Album Reviews

Night Moves – Colored Emotions

(Domino) UK release date: 25 March 2013

Night Moves - Colored Emotions There’s a messy strain of ‘freak’ in the ‘folk’ blood these days. One need not look far into the blogosphere to find Local Natives and their dark, rhythmic ‘freak-folk’; Blitzen Trapper and their psychedelic ‘freak-folk’; whatever freaky folk Sufjan Stevens is up to these days.

The actual definition of ‘freak-folk’ is rather questionable. In recent times, a best guess can be tilted at ‘anything noticeably weirder than James Taylor‘. But whatever it is, Night Moves offers a hazy, atmospheric, spaghetti-western melodramatic brand. And on their debut LP, Colored Emotions, the Minneapolis-based probably-stoners’ woozy, soaring melodies and truly humid jams form the closest thing to a characteristically ‘freak-folk’ album possible.

This is because Night Moves do an excellent job of synthesizing their various, acid-soaked influences into a cohesive and engaging sound. All over Colored Emotions, Night Moves evokes the best of dizzy surf-rock guitar lines, smoky jam-session rhythms, and rich dream-pop textures. The easy-breezey steady rock of Family Tongues evokes some Instagram shot of a lazy, sunny beach with teenagers and ukeleles and Jamaican Red Stripe beer. Similarly, Only A Child’s shaky, cavernous shuffle and floating vocals, spread thin between chunks of slowed-tempo acoustic strumming, recall a more summer-y Kinks. The song, almost a brainchild of Brian Wilson, but more deeply drenched in kool-aid rather than sun, offers just as much of the later 1960s as it does of Arcade Fire.

Unfortunately, the influences weigh rather heavily. Headlights and Country Queen sink too easily into a familiar early-1970s country-folk fog, while Horses traipses a bit uneasily into Dark Side Of The Moon Territory. In this light, also, many of the songs of Colored Emotions are not strikingly original. Night Moves crafts an album-long, sticky, sweltering vibe, but fails to provide 10 legitimately exciting sets of melody of and lyrics.

That being said, the record hits very satisfying highs. Singer John Pelant’s falsetto’d “I never wanted your love” refrain in Old Friends, followed by the line “I never want your kidney stones,” is a thrilling and open moment, and feels vibrant and electric. And the triumphant and colorful cinematic flourishes of title track Colored Emotions, which ease into a gently warped, wholly warm and fuzzy rock groove, splash heat around in waves. The song’s delicious, chic harmonies and craggy guitar work make it an easy hit.
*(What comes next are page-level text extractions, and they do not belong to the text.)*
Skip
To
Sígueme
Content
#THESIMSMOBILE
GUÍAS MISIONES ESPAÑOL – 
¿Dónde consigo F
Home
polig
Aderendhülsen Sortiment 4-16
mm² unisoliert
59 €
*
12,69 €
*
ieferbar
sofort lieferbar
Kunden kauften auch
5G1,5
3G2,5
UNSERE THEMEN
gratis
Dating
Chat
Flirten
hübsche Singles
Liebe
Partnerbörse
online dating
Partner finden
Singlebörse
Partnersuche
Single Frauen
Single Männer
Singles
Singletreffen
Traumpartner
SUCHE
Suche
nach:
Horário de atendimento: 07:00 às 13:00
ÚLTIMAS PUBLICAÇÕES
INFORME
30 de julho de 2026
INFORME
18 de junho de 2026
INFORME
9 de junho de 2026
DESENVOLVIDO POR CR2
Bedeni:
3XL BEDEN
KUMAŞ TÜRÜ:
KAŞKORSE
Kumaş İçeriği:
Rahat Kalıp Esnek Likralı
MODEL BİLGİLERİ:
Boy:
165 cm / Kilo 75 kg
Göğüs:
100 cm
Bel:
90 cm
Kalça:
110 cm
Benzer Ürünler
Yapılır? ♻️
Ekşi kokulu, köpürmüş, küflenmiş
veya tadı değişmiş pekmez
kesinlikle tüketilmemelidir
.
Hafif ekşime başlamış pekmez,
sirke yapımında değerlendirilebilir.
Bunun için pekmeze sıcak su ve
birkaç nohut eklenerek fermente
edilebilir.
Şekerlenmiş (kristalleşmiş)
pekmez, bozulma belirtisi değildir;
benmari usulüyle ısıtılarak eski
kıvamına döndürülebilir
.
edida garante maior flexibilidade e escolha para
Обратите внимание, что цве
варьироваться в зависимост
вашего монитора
It’s obvious in their music that the members of Night Moves grew up together: the band crafts incredibly tight arrangements of complex, space-age country rock songs that require patience, vision, and time to create. Often, this approach is impressive. And, frankly, it is not always successful. But whether or not the songs themselves take off, Colored Emotions is an important album for understanding what’s really going on when people say ‘freak-folk’. Because each of its songs create a vibe that is simply too folky and too freaky not to give it its proper name – and that in itself is a victory. At least for those grasping at genre labels in a time where there are too many to keep count.